Even if John Swofford never intended to finish the final few months of his 24 years as the ACC Commissioner adding another chapter to his already impressive legacy, the COVID-19 pandemic left him with no choice.
Set to ride into the sunset upon retirement in the spring, Swofford instead dove into the final and greatest challenge of his career, and he nailed it.
* Swofford nailed it in July when he negotiated and reached an agreement that would boost his league’s profile and provide Notre Dame a lifeline by inviting the Irish into his league as an honorary football member for one season.
* Swofford nailed it again in August when he unveiled an aggressive but workable scheduling plan for his 15 football programs — complete with flexibility and a couple of bye-week bail-out dates to reschedule postponements — under this season’s extreme and unusual circumstances.
* And Swofford nailed it again on Dec. 1 — though not unanimously among his members — when he announced the cancellation of seemingly meaningless road games on Dec. 12 for Notre Dame at Wake Forest and for Clemson in a potential makeup date at Florida State.
The immediate blowback to Swofford’s final of these three efforts came from the University of Miami, whose reps complained that cancelling those two games for Clemson and Notre Dame was preferential treatment because Miami still had to play North Carolina on Dec 12 while the other two enjoyed a bye.

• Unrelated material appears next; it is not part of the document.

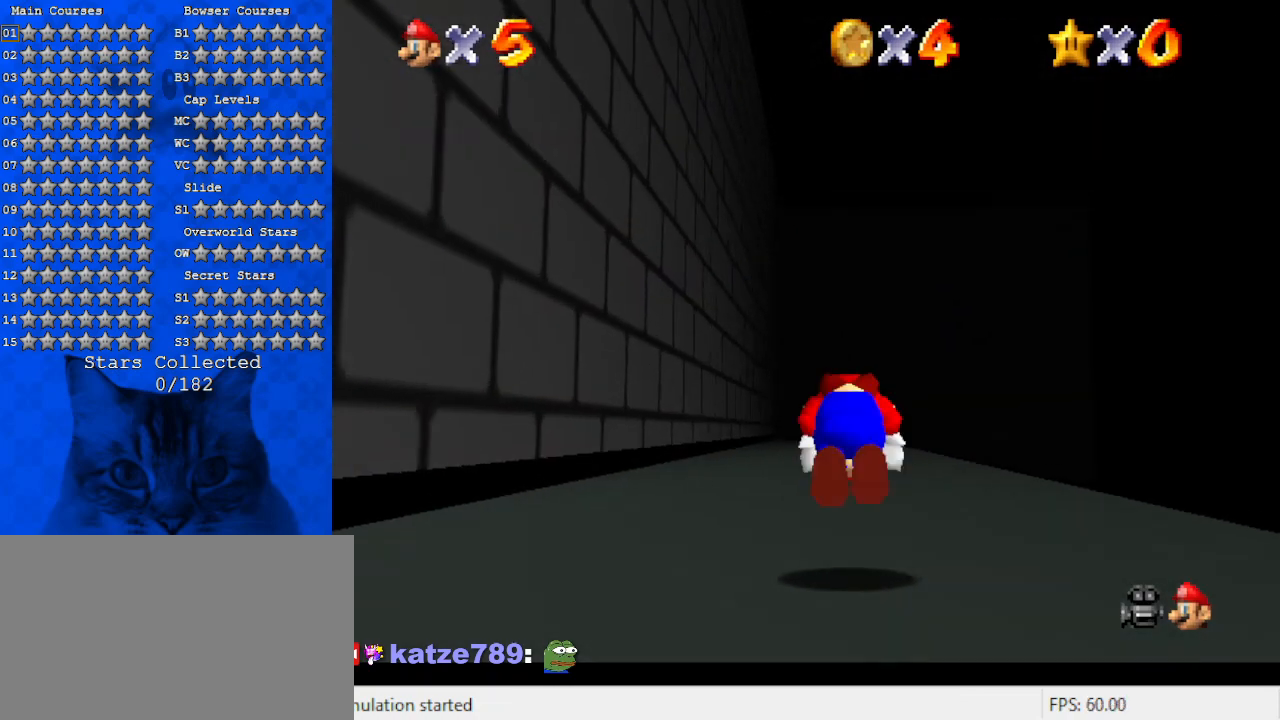
{"keys": ["shift", "up"], "events": [[167, "ctrl", "up"]]}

That complaint had already sailed before and officially after the Hurricanes (7-2) were handed their second league loss of the season in a 62-26 drubbing to North Carolina, a bad beat that made No. 2 Notre Dame (9-0) and No. 3 Clemson (8-1) the two outright title game participants — no tiebreakers needed.
SEC Commissioner Greg Sankey also piled on, complaining that Swofford’s cancellation of these two games for the league’s top two teams against two opponents hit hard by coronavirus outbreaks this season was nothing more than investment insurance that two ACC teams would become two of the four invitees to the College Football Playoffs (Jan. 1, semis & Jan. 11, title).
“I was surprised to see [the ACC] announcement,” Sankey told Dennis Dodd of CBS Sports. “It begs one question — if their two most highly-ranked teams were, for instance, [ranked] five and six in the CFP Rankings, would this decision have been made?”
Clemson coach Dabo Swinney was quick to pour cold water on the hot takes out of Sankey and from Miami, arguing that if a six-win Ohio State team is playoff eligible and worthy, then two ACC teams that played 11 games — and survived almost twice as many on- and off-field risks as the Buckeyes faced this season — have already built stronger playoff profiles.
“If six wins can get you in the playoffs, shouldn’t nine get you in there, shouldn’t 10 get you in there?” Swinney rhetorically asked.
Suggesting that Swofford didn’t weigh his game cancellation decision with a nothing-to-gain everything-to-lose viewpoint would be naive.
And if indeed he did, then again, he nailed it.
Asking the players from your two best teams to leave their COVID bubbles last weekend to travel and play in “who-cares” games — Notre Dame and Clemson were both listed as more than four-touchdown favorites — was a risk Swofford wisely decided wasn’t worth taking.
And now because of Swofford’s preseason foresight, his in-season plan, and some smart decisions preparing for the postseason, each of the 15 ACC football members — sans COVID-ravaged Wake Forest — will play no fewer than nine conference games this season, and two of those 15 teams should already have a spot reserved at the playoff party, win or lose.
“There’s no question in my mind, these are two of the best teams in the country,” Swinney said this week, in an assessment of Clemson and Notre Dame that’s as spot-on as Swofford’s Swan Song has been.